Simply put, it makes a better scapegoat.
It makes an easier boogeyman for gay activists to attack. Discomfort other people of faith may have with Mormonism is being used as a wedge to drive those other people of faith away from the movement against gay marriage.
The goal is to make the impression that it is Mormons forcing their views on others, that people off in Salt Lake were evil puppet masters pulling the strings on others.
Which is preposterous.
Yes, Mormons were active. Yes, Mormons did disproportionately donate money to support Proposition 8.
But, no, the Mormon Church itself did not give money to the campaign. No, the Mormon Church did not "order" or "command" its members to do anything but follow their conscience. And, no, the Catholic, Evangelical and traditionally black churches which oppose gay marriage do not do so because they are being manipulated by Mormons.
Rather, this was an issue on which these groups, which may usually disagree on doctrinal matters, were able to agree and work together.
Which brings us to the thousands who have surrounded and jeered the Mormon temples.
Having been rejected by the majority, they seek to persecute a minority. It was not Mormons who rejected gay marriage, it was a majority of California voters. And the anger of militant gay activists is purposefully misdirected in an effort to confuse and intimidate.
And in a display of blatant bigotry.
We do not protest at places of worship in America – unless they are Mormon places of worship.
Those who favor abortion rights do not protest outside the parishes and cathedrals of Catholicism. Those who denounce militant Islam do not march around American mosques. Supporters of Palestinian rights do not shout through loudspeakers outside synagogues.
If they did, we would be offended as a society, and see the impropriety of their deeds.
But thousands can hatefully mill outside the gates of the sacred buildings of Mormonism and do so with impunity, knowing that their actions and motives will go unchallenged, that the evening news will bring them nothing but the publicity they seek.
In the name of tolerance, intolerance is done. In the supposed fight against bigotry, bigotry is both motive and tool.
The homosexual agenda demands acceptance and promotion of its values, but denounces and attacks the values of others. It demands the right to marry, but assaults the right to believe. In demanding that its voice be heard, while forcing silence on all who dissent from its agenda.
And the intolerant left has grown so totalitarian in its demand for orthodoxy that it has staged protests to attack the outcome of an election. That's where America is today.
Or, more correctly, that's where evil is today.
Because traditional marriage is good, and its counterfeit, gay marriage, is evil. It is a simple matter of absolute and eternal truth. You either believe in God and his law or the shouting activists and theirs.
And most Americans feel that way, though few of them will say it out loud. That's because they're afraid – afraid that if they do, they'll be attacked the way Mormons are being attacked now.
Which is why this is taking place.
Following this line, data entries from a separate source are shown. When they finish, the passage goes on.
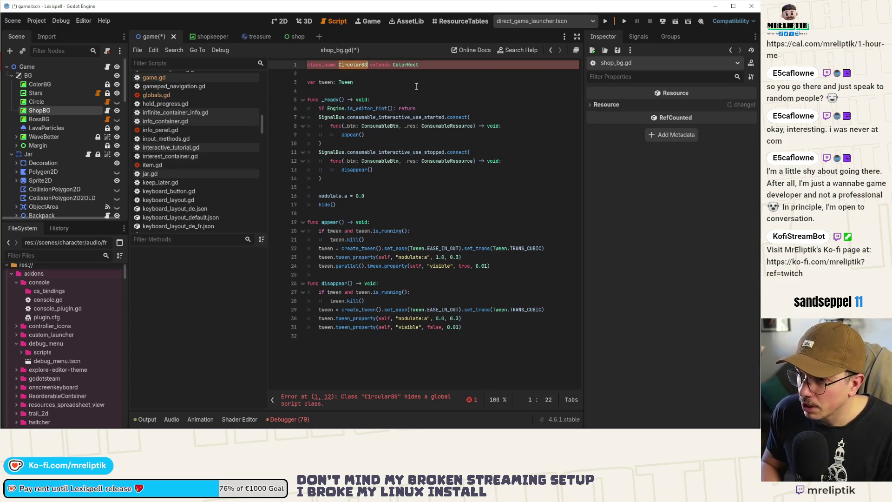
type("ShopB")
type("G")
key("ctrl+s")
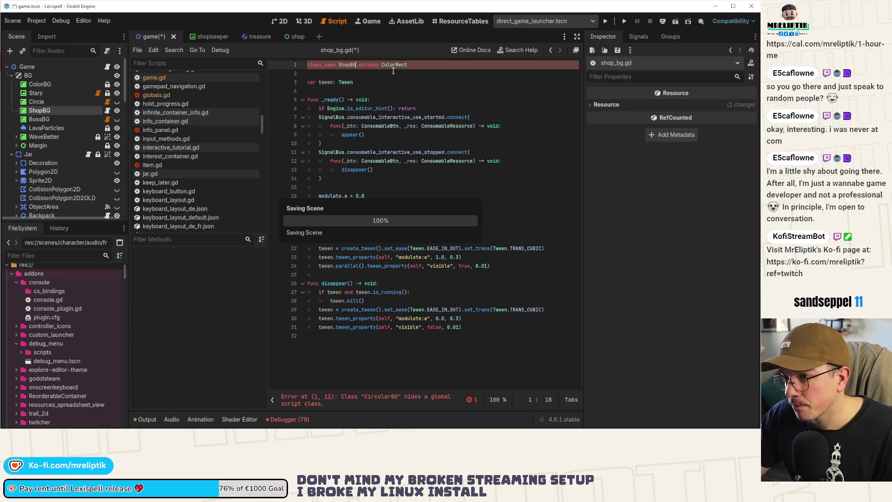
Strip the editor-hint check and SignalBus connection blocks from _ready, and save
left_click(385, 102)
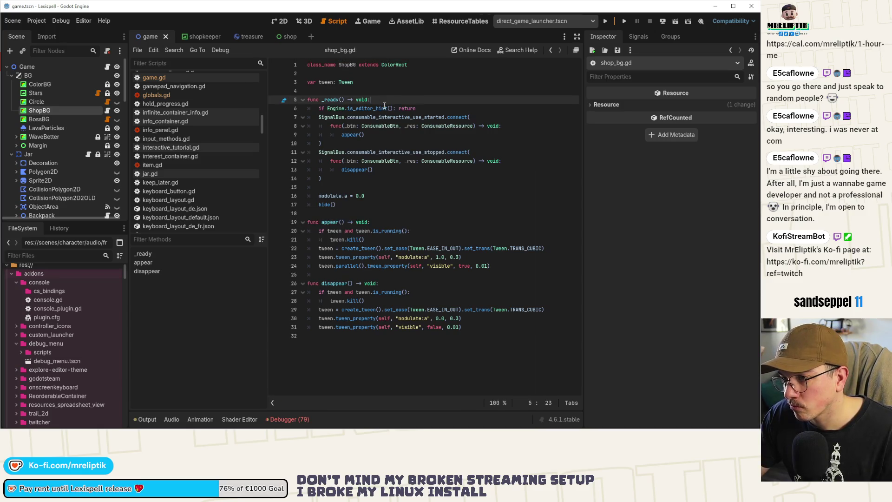
left_click(415, 108)
key("ctrl+shift+k")
key("ctrl+s")
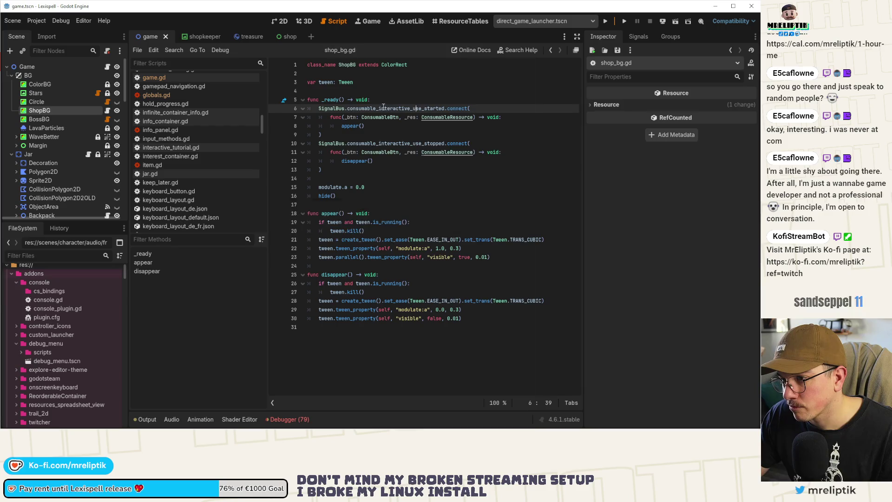
key("ctrl+shift+k")
key("ctrl+shift+k")
key("ctrl+shift+k")
key("ctrl+shift+k")
key("ctrl+shift+k")
key("ctrl+shift+k")
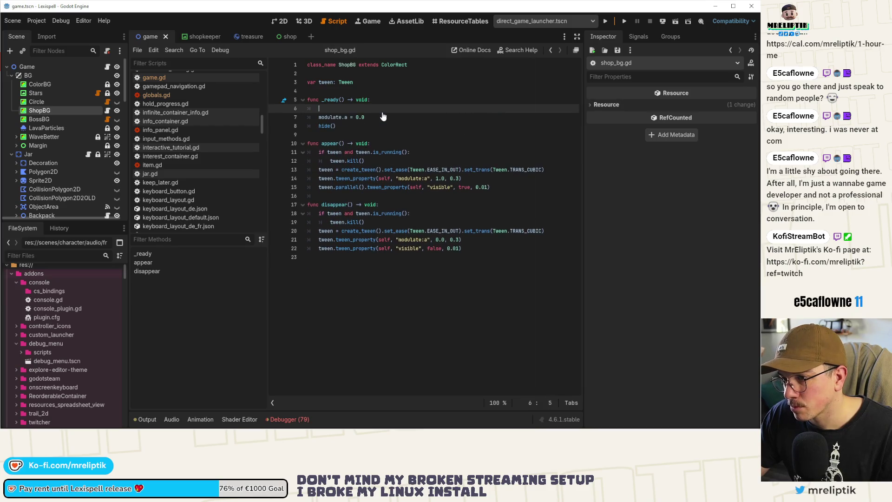
key("ctrl+s")
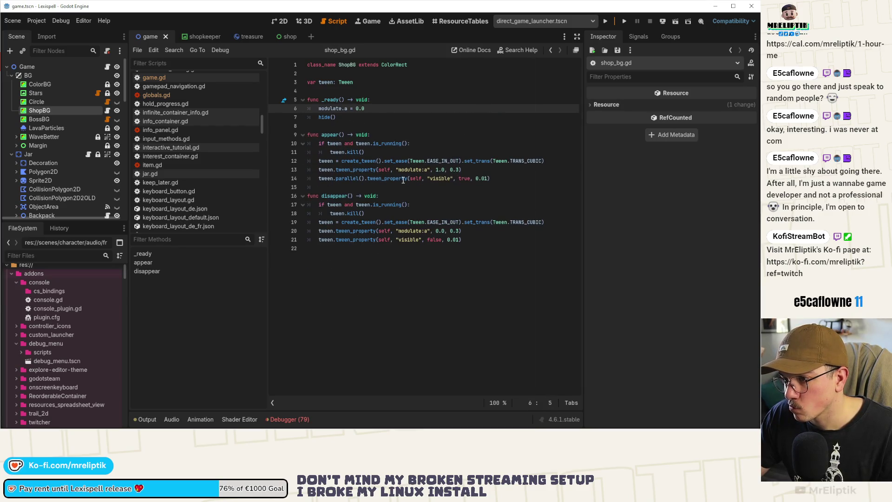
left_click(403, 179)
left_click(339, 135)
key("ctrl+s")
In an act of bigotry against houses of worship, supporters of the homosexual agenda are sending a shot across the bow of every church, mosque, synagogue and temple in the country.
Either keep your mouth shut, or get what the Mormons are getting.
Here's hoping that that warning will be ignored, and that people of conscience will have the courage of their convictions – that people of all faiths will stand their ground. Contention must be avoided, but not at the cost of capitulation.
Americans do not lose their civil rights because they believe in God or worship with their fellow believers. People of faith are as free to vote and speak their mind as anyone else.
What this episode teaches is that people of faith had better stand together in the defense of their rights, or they will be picked off one by one.
Because the Mormons are just the beginning.